My relationship with my grief has certainly changed upon discovering the true nature of Kübler-Ross’s work. Following my mother’s diagnosis, I felt like I was preparing for what was going to happen. For the one month she lived with her diagnosis I was stocking up on coping mechanisms, hoarding precious moments, and preparing for facing feelings I knew were on their way. My life kept on moving, but I was in a constant state of fear. The inevitability of her illness was clear, there would be an end. I prepared myself for the five stages, got ready to feel this cycle. I thought about what my life would look like once we knew we had one month, one week, when in reality all I would get to know was four hours. Since her passing, and this discovery, I feel this sense that grief is going to continue to be fluid. That it is a journey I will be experiencing without a guidebook of stages. 

It’s safe to say that amongst the many emotions of the past month there has been a sense that I’m doing something wrong. That I am not grieving in the correct way.
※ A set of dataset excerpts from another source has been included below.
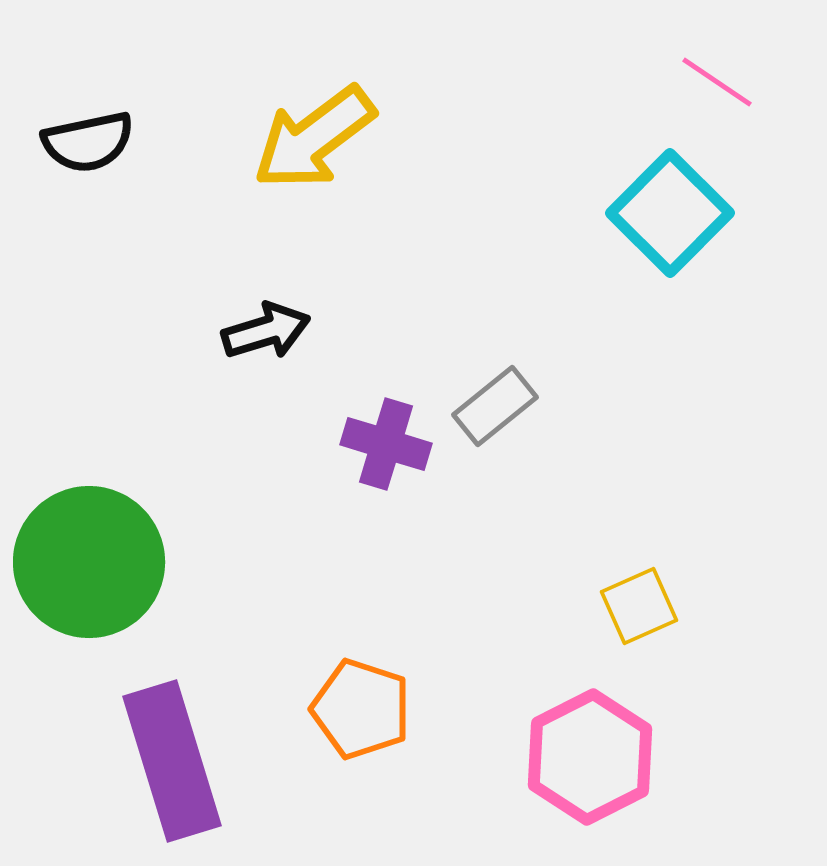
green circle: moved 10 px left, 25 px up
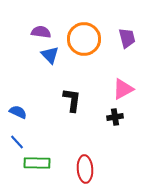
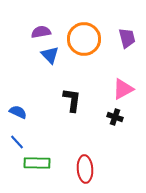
purple semicircle: rotated 18 degrees counterclockwise
black cross: rotated 28 degrees clockwise
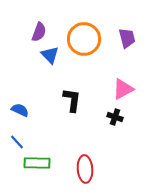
purple semicircle: moved 2 px left; rotated 120 degrees clockwise
blue semicircle: moved 2 px right, 2 px up
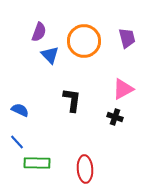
orange circle: moved 2 px down
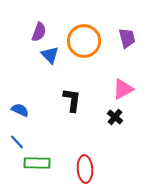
black cross: rotated 21 degrees clockwise
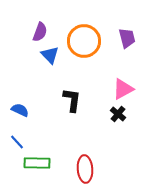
purple semicircle: moved 1 px right
black cross: moved 3 px right, 3 px up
The internalization of the five stages of grief has had me searching for which stage to identify each moment to, to link each moment in between and achieve some sort of solace that it is right. That despite everything in my life I can do at least this correctly. I expected to be out of school, I am not. I expected to be spending each day with puffy eyes and paper-soaked pages of attempted coping methods. It is true that some moments are like that but not all of them. I expected to have so much more time to prepare—I did not. My grief is something that I feel so strongly in some moments I feel like I’m being dragged by my emotions and in other moments it fades into the background of my life. Each moment in my day is a different experience of the feeling of grief, each day my past definition of the word is challenged. 

There’s a phrase I’ve heard a lot in the past month, that “everyone grieves differently.” It’s a very fair assessment of the situation. Maybe someone is grieving in the perfect linear method of the five stages of grief. Maybe someone is grieving without any of the stages at all. I do not grieve my mother in the same way as my sister, or my father, or my grandmother. I experience grief for her in my own unique way, one that does not follow the checklist I had previously hoped for. I grieve my mother in the moments she’ll miss and the moments I miss having with her. I grieve my mother in the recordings of a childhood nighttime lullaby, the same one I sang to her before I said goodbye to her face for the last time. I grieve my mother every day, and I think I always will.

 

To my reader, I thank you for taking the time to read this article. It is what I needed to write, what I needed to say, and I am ever grateful for those who listen. To my mother, I miss you and I’ll love you forever.